We have a basic application with a Header, Sidebar and Content area, we would implement each of these as their own Component. The next stage is for each component to list out the responsibilities, inputs and outputs, like so:

HeaderComponent
Responsibilities

All aspects of authentication. Letting the user login/signup and logout.

Inputs

None

Outputs
  • LoginChanged — An output event that is fired when the users login state changes.

SidebarComponent
Responsibilities

Performing searches

Inputs

None

Outputs
  • SearchTermChanged — An output event that is fired when a user performs a search, $event contains the search term.

ContentComponent
Responsibilities

Showing the search results.

Inputs
  • SearchTerm the search term that we want to filter the results by.

Outputs

None

Tip

Listing the inputs and outputs and what area this Component is responsible for helps to ensure the Components are architected correctly. The goal is for each Component to have a well defined boundary.

Data Flow

When we link up the Components above with our applications root Component the flow of data between all the inputs and outputs might look something like this:

component dataflow

The actual binding of inputs and outputs happens in HTML, in the templates of Components. The template for our root Component might end up looking like so:

<header (loginChanged)="loggedIn = $event"></header>
<sidebar (searchTermChanged)="searchTerm = $event"></sidebar>
<content [searchTerm]="searchTerm"></content>

Data flow describes how we glue Components together through their inputs and outputs.
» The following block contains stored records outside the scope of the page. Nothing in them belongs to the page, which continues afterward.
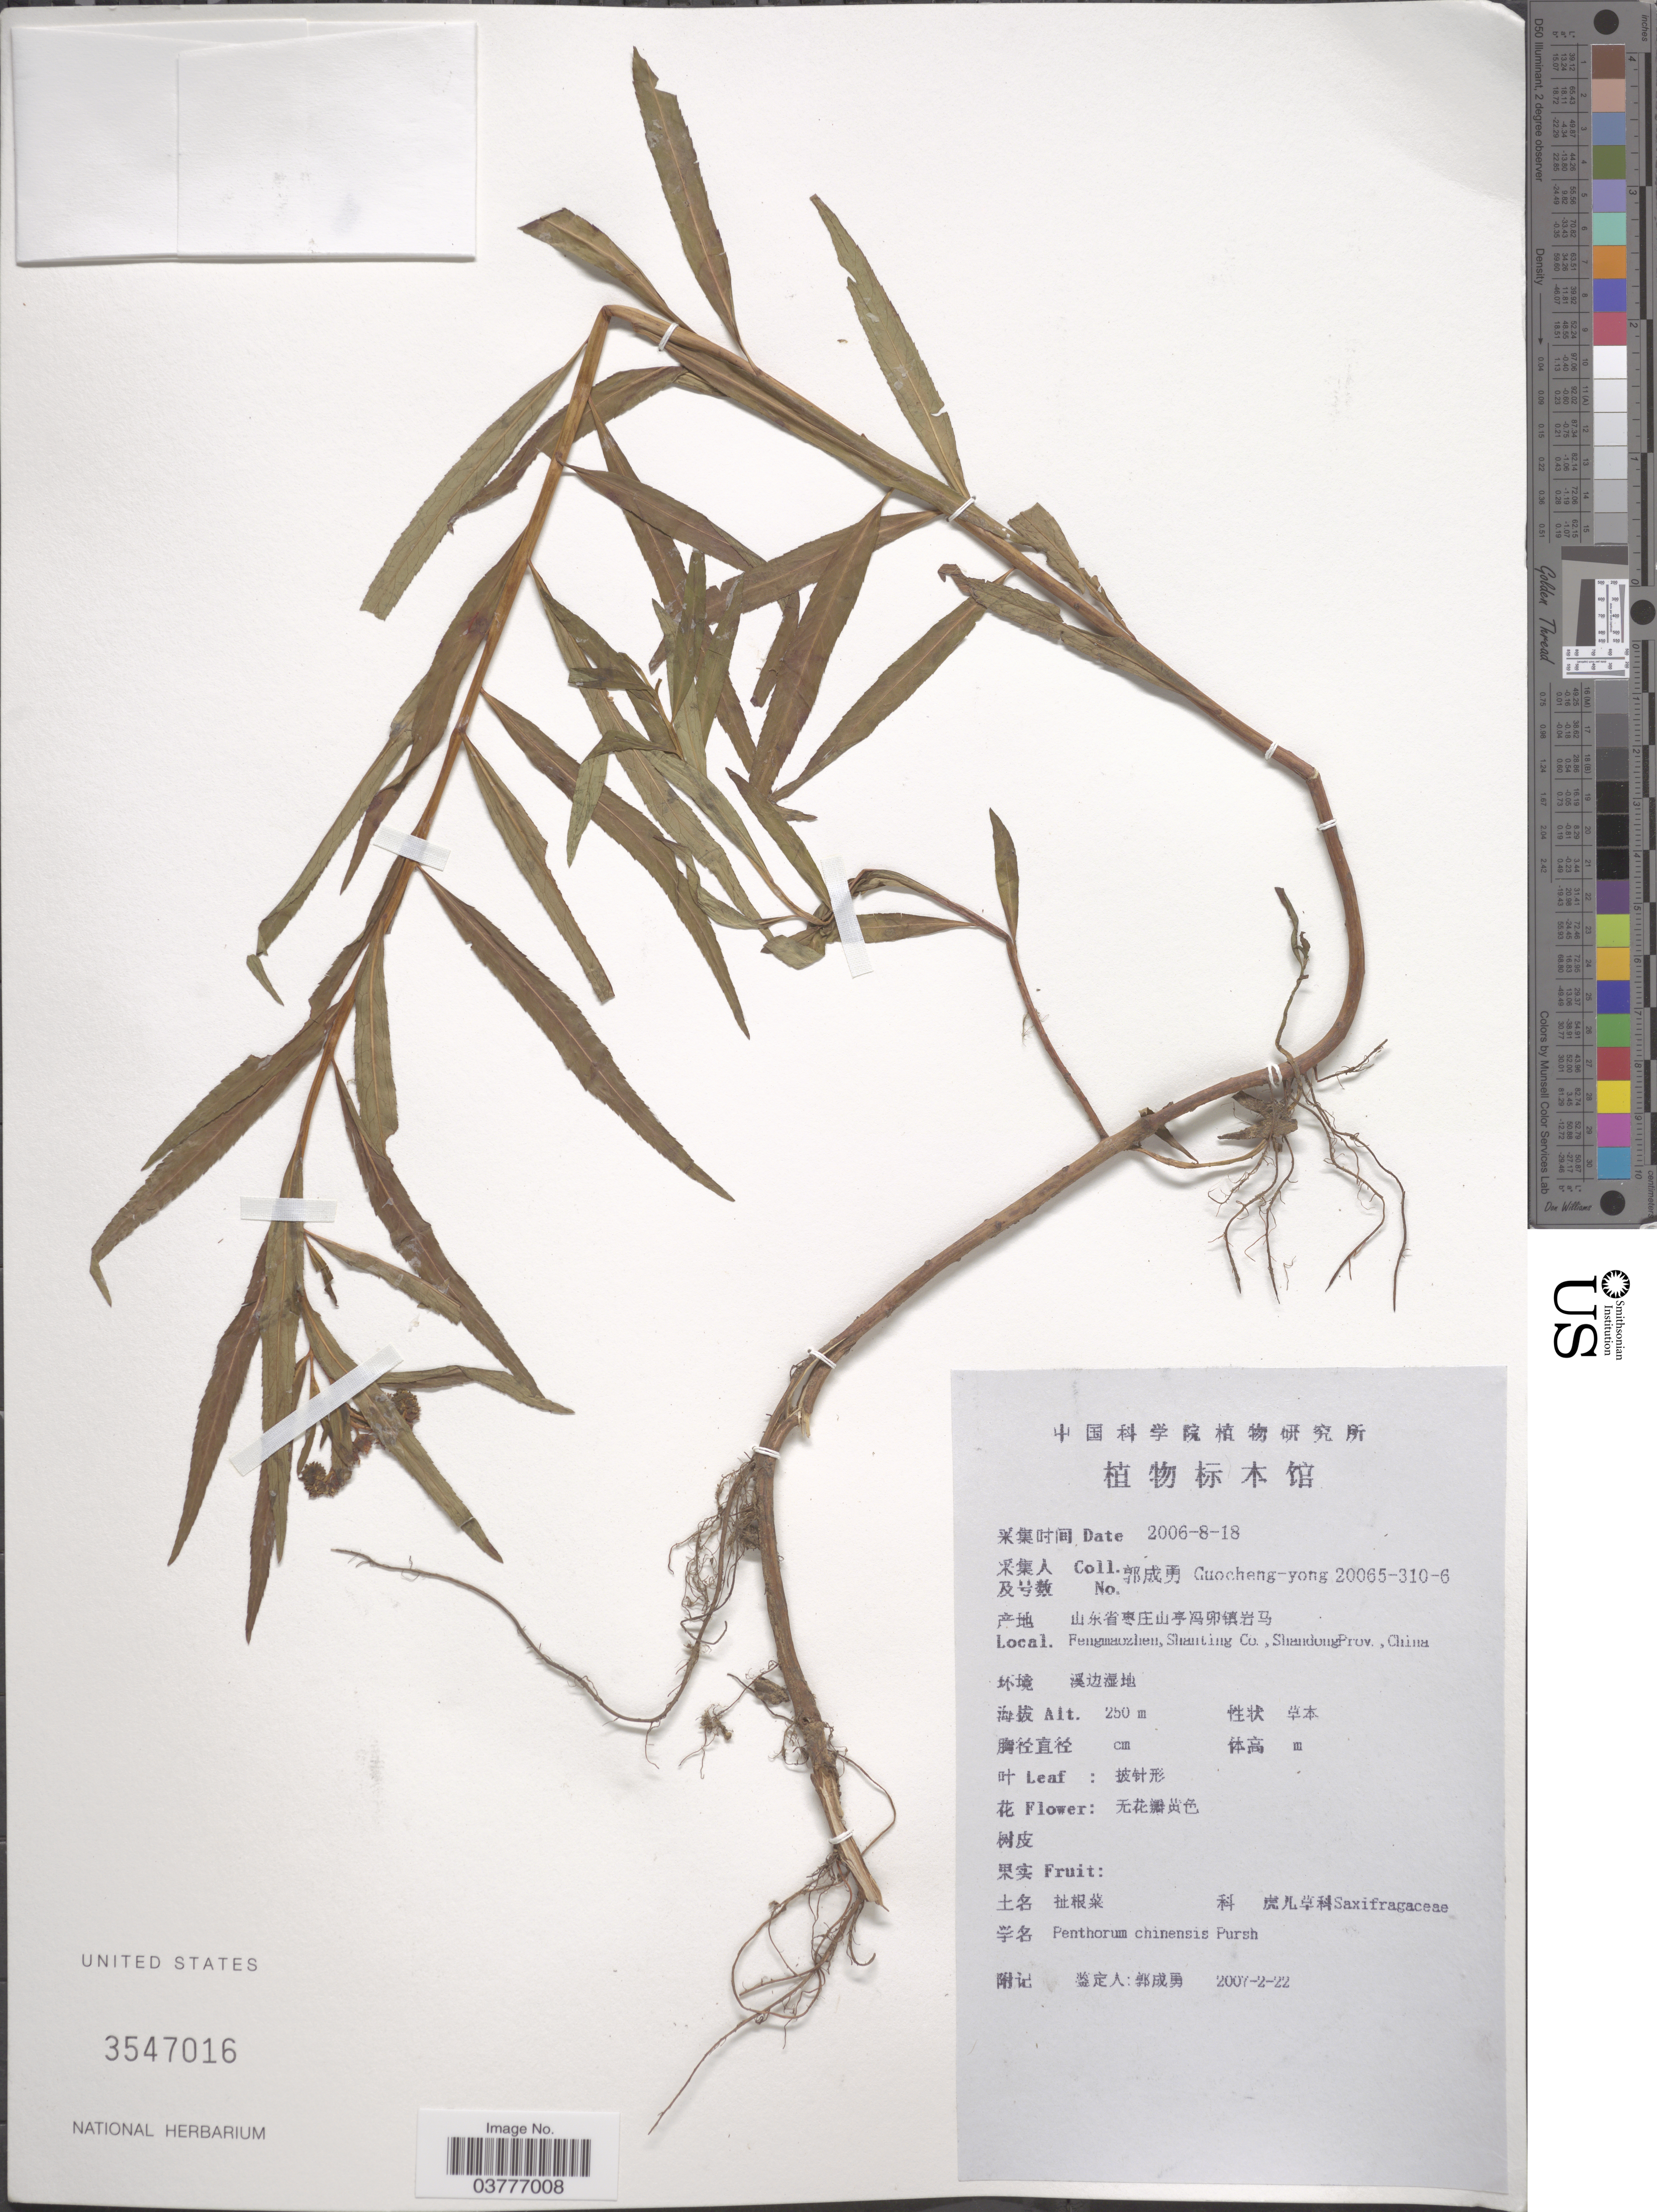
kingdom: Plantae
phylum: Tracheophyta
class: Magnoliopsida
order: Saxifragales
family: Penthoraceae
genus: Penthorum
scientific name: Penthorum chinense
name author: Pursh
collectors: Guo cheng-yong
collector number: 20065-310-6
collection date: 2006-08-18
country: China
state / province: Shandong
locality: Fengmaozhen, Shanling Co.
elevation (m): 250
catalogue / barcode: US 3547016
Closely looking at the diagram above an interesting fact occurs; with one-way data binding, inputs go down the tree, outputs go up the tree. With one-way data binding reasoning about your application becomes a lot simpler, we can trace through the flow of events in our application easily.

Summary

Architecting an Angular application means understanding that it’s just a tree of Components, each Component has some inputs and outputs and should have a clear responsibility with respect to the rest of the application.

Components are composable, so we might go a step further and include a LoginButtonComponent in our HeaderComponent. But only if we would want to re-use the LoginButtonComponent independently of the HeaderComponent.